# What is the most economical method to "open", say, 3^4567?

• Jan 31st 2013, 03:44 AM
kpkkpk
What is the most economical method to "open", say, 3^4567?
What kind is an algorithm which "opens" large natural base numbers with natural number exponents?
Manually 3^5 is easy as it only demands 5 repetitive multiplications (3*3*3*3*3) in order to find precise answer (=243).
But 3^4567 does not fit in screen of a typical calculator.
Even if we use computers, they usually give us approximate values in the form of base number 10 exponents (like 1,56789 * 10^234; this is just an example what we can see in calculator or computer screen, not an real approximation of 3^4567).
So, what I am looking for is an algorithm that gives precise values for these stupendously large numbers, not an approximative method.
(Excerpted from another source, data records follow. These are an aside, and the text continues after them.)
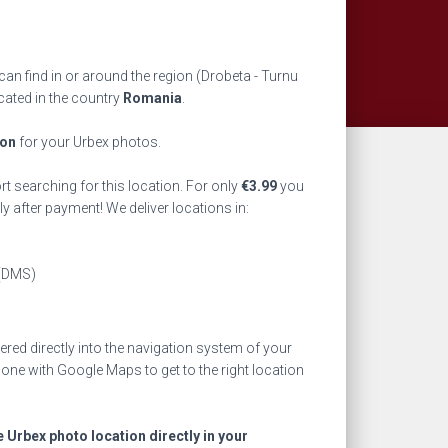
an find in or around the region
(Drobeta - Turnu
cated in the country
Romania
.
ion
for your Urbex photos.
rt searching for this location. For only
€
3.99
you
ly after payment! We deliver locations in:
(DMS)
ed directly into the navigation system of your
one with Google Maps to get to the right location
e Urbex photo location directly in your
Is there any shorcut method, or does our computers actually just use raw power and repetitively multiply 3 4567 times in this example? As far as I know, Taylor series can be used in order to find precise enough decimal values for logarithms to be found, so that they can be used to "open", say, 3^4567 with the required precision...
But does that calculation of appropriate Taylor series offers any advantage compared to raw repetitive multiplications?
I do not know, but it is my guess that it does not.
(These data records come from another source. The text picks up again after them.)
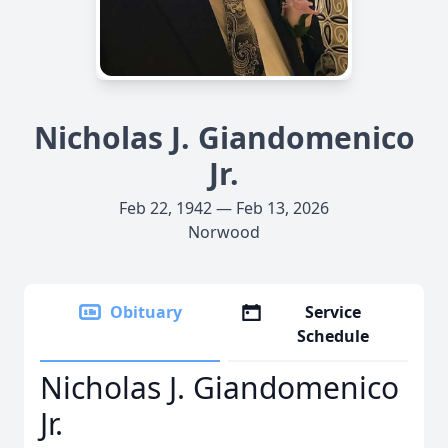
Nicholas J. Giandomenico
Jr.
Feb 22, 1942 — Feb 13, 2026
Norwood
Obituary
Service
Schedule
Nicholas J. Giandomenico
Jr.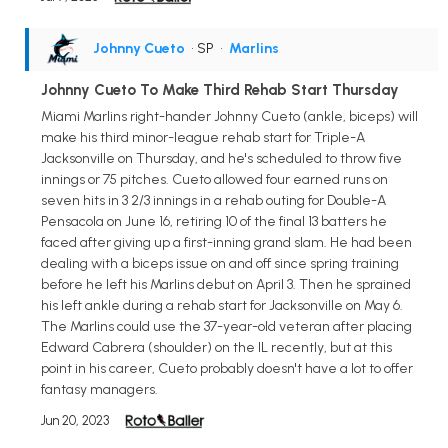
Johnny Cueto
• SP
•
Marlins
Johnny Cueto To Make Third Rehab Start Thursday
Miami Marlins right-hander Johnny Cueto (ankle, biceps) will
make his third minor-league rehab start for Triple-A
Jacksonville on Thursday, and he's scheduled to throw five
innings or 75 pitches. Cueto allowed four earned runs on
seven hits in 3 2/3 innings in a rehab outing for Double-A
Pensacola on June 16, retiring 10 of the final 13 batters he
faced after giving up a first-inning grand slam. He had been
dealing with a biceps issue on and off since spring training
before he left his Marlins debut on April 3. Then he sprained
his left ankle during a rehab start for Jacksonville on May 6.
The Marlins could use the 37-year-old veteran after placing
Edward Cabrera (shoulder) on the IL recently, but at this
point in his career, Cueto probably doesn't have a lot to offer
fantasy managers.
Jun 20, 2023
I am aware, and I apologize, that my question may sound like irritating to many MHF readers, but I have a certain application in my mind which requires answer to this question.(Bow)
• Jan 31st 2013, 03:16 PM
chiro
Re: What is the most economical method to "open", say, 3^4567?
Hey kpkkpk.

You might want to read how common computers store numbers, since it does the sort of things that you are trying to do:

Floating point - Wikipedia, the free encyclopedia
• Feb 1st 2013, 02:56 AM
kpkkpk
Re: What is the most economical method to "open", say, 3^4567?
Thank you!
From the source you showed to me I found a lot of information how precise computations are while performed by computers.
Still I do not understand the real algorithm computer performs while it computes, say, 3^4567.
If I measure time, and let computer to calculate (="open"), say, 3^13 and compare that time to another computation, say, 3^4567, I assume more time to have used in the latter example...so, obviously, some kind of a repetition there occurs inside these machines.
Perhaps I should try to find an answer from some programming based forum instead?
• Feb 1st 2013, 02:51 PM
chiro
Re: What is the most economical method to "open", say, 3^4567?
You will have to get the algorithms the CPU uses for floating point calculations to answer your question.

Look for open source large floating point libraries and look at look at the code.
• Feb 4th 2013, 03:11 PM
emakarov
Re: What is the most economical method to "open", say, 3^4567?
Floating point arithmetic is something that should not be used to make precise calculations with big integers. See this thread where doing so leads to a misleading result. Many programming languages have libraries for arbitrary-precision integers. If I remember correctly, Scheme's regular integers can have arbitrary size, and Java has the BigInteger class.

Taylor series are used for computing (approximations to) real values of functions that cannot be expressed using standard arithmetic operations, such as trigonometric functions and $\displaystyle e^x$ and logarithms.

A more economical way to compute 3^4567 than performing 4566 multiplications is to express 4567 in binary: $\displaystyle 4567_{10} = 1000111010111_{2}$, and compute the powers of 3 that correspond to 1's: $\displaystyle 3^{2^0}$, $\displaystyle 3^{2^1}$, $\displaystyle 3^{2^2}$, $\displaystyle 3^{2^4}$, $\displaystyle 3^{2^6}$, ..., $\displaystyle 3^{2^8}$ and $\displaystyle 3^{2^{12}}$. The final result is the product of all these numbers. Note that subsequent powers of 3 are obtained from previous ones by squaring them: e.g., $\displaystyle 3^{2^7} = \left(3^{2^6}\right)^2$.